━━━ Material provided ━━━
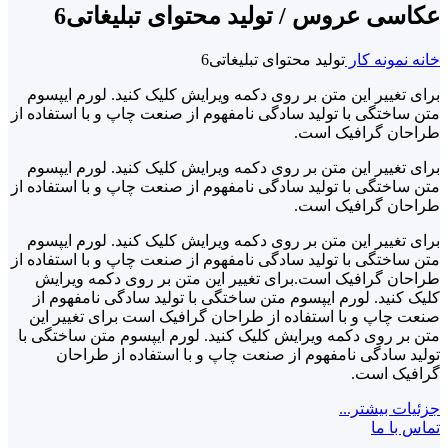
عکاسی عروس / تولید محتوای تبلیغاتی6
خانه
نمونه کار
تولید محتوای تبلیغاتی6
برای تغییر این متن بر روی دکمه ویرایش کلیک کنید. لورم ایپسوم
متن ساختگی با تولید سادگی نامفهوم از صنعت چاپ و با استفاده از
طراحان گرافیک است.
برای تغییر این متن بر روی دکمه ویرایش کلیک کنید. لورم ایپسوم
متن ساختگی با تولید سادگی نامفهوم از صنعت چاپ و با استفاده از
طراحان گرافیک است.
برای تغییر این متن بر روی دکمه ویرایش کلیک کنید. لورم ایپسوم
متن ساختگی با تولید سادگی نامفهوم از صنعت چاپ و با استفاده از
طراحان گرافیک است.برای تغییر این متن بر روی دکمه ویرایش
کلیک کنید. لورم ایپسوم متن ساختگی با تولید سادگی نامفهوم از
صنعت چاپ و با استفاده از طراحان گرافیک است برای تغییر این
متن بر روی دکمه ویرایش کلیک کنید. لورم ایپسوم متن ساختگی با
تولید سادگی نامفهوم از صنعت چاپ و با استفاده از طراحان
گرافیک است.
جزئیات بیشتر...
تماس با ما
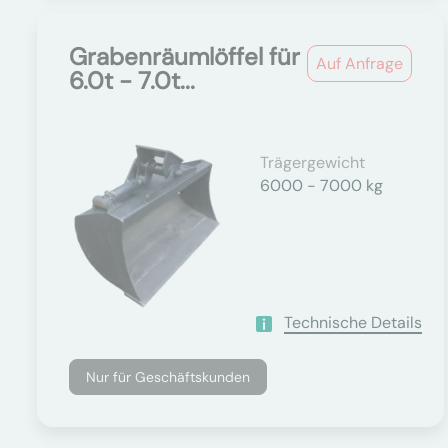
Grabenräumlöffel für
Auf Anfrage
6.0t - 7.0t...
Trägergewicht
6000 - 7000 kg
Technische Details
Nur für Geschäftskunden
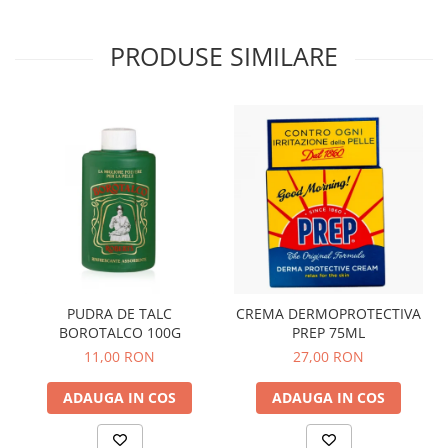
PRODUSE SIMILARE
PUDRA DE TALC
CREMA DERMOPROTECTIVA
BOROTALCO 100G
PREP 75ML
11,00 RON
27,00 RON
ADAUGA IN COS
ADAUGA IN COS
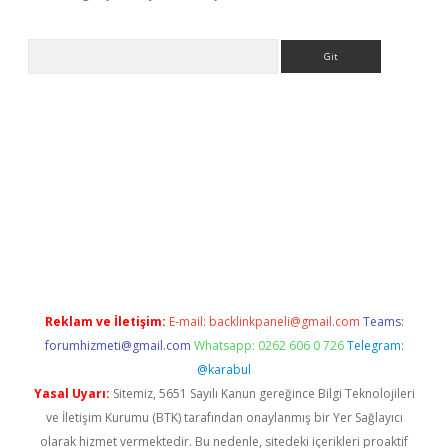
Arama
lla casino giriş
Reklam ve İletişim:
E-mail:
backlinkpaneli@gmail.com
Teams:
forumhizmeti@gmail.com
Whatsapp: 0262 606 0 726
Telegram:
@karabul
Yasal Uyarı:
Sitemiz, 5651 Sayılı Kanun gereğince Bilgi Teknolojileri
ve İletişim Kurumu (BTK) tarafından onaylanmış bir Yer Sağlayıcı
olarak hizmet vermektedir. Bu nedenle, sitedeki içerikleri proaktif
━━━
Request:
Change every "ADAUGA IN COS" in the data above to "ADD TO CART" and reproduce all other lines of text unchanged, leaving the pictures out.

Answer for the task:
عکاسی عروس / تولید محتوای تبلیغاتی6
خانه
نمونه کار
تولید محتوای تبلیغاتی6
برای تغییر این متن بر روی دکمه ویرایش کلیک کنید. لورم ایپسوم
متن ساختگی با تولید سادگی نامفهوم از صنعت چاپ و با استفاده از
طراحان گرافیک است.
برای تغییر این متن بر روی دکمه ویرایش کلیک کنید. لورم ایپسوم
متن ساختگی با تولید سادگی نامفهوم از صنعت چاپ و با استفاده از
طراحان گرافیک است.
برای تغییر این متن بر روی دکمه ویرایش کلیک کنید. لورم ایپسوم
متن ساختگی با تولید سادگی نامفهوم از صنعت چاپ و با استفاده از
طراحان گرافیک است.برای تغییر این متن بر روی دکمه ویرایش
کلیک کنید. لورم ایپسوم متن ساختگی با تولید سادگی نامفهوم از
صنعت چاپ و با استفاده از طراحان گرافیک است برای تغییر این
متن بر روی دکمه ویرایش کلیک کنید. لورم ایپسوم متن ساختگی با
تولید سادگی نامفهوم از صنعت چاپ و با استفاده از طراحان
گرافیک است.
جزئیات بیشتر...
تماس با ما
Grabenräumlöffel für
Auf Anfrage
6.0t - 7.0t...
Trägergewicht
6000 - 7000 kg
Technische Details
Nur für Geschäftskunden
PRODUSE SIMILARE
PUDRA DE TALC
CREMA DERMOPROTECTIVA
BOROTALCO 100G
PREP 75ML
11,00 RON
27,00 RON
ADD TO CART
ADD TO CART
Arama
lla casino giriş
Reklam ve İletişim:
E-mail:
backlinkpaneli@gmail.com
Teams:
forumhizmeti@gmail.com
Whatsapp: 0262 606 0 726
Telegram:
@karabul
Yasal Uyarı:
Sitemiz, 5651 Sayılı Kanun gereğince Bilgi Teknolojileri
ve İletişim Kurumu (BTK) tarafından onaylanmış bir Yer Sağlayıcı
olarak hizmet vermektedir. Bu nedenle, sitedeki içerikleri proaktif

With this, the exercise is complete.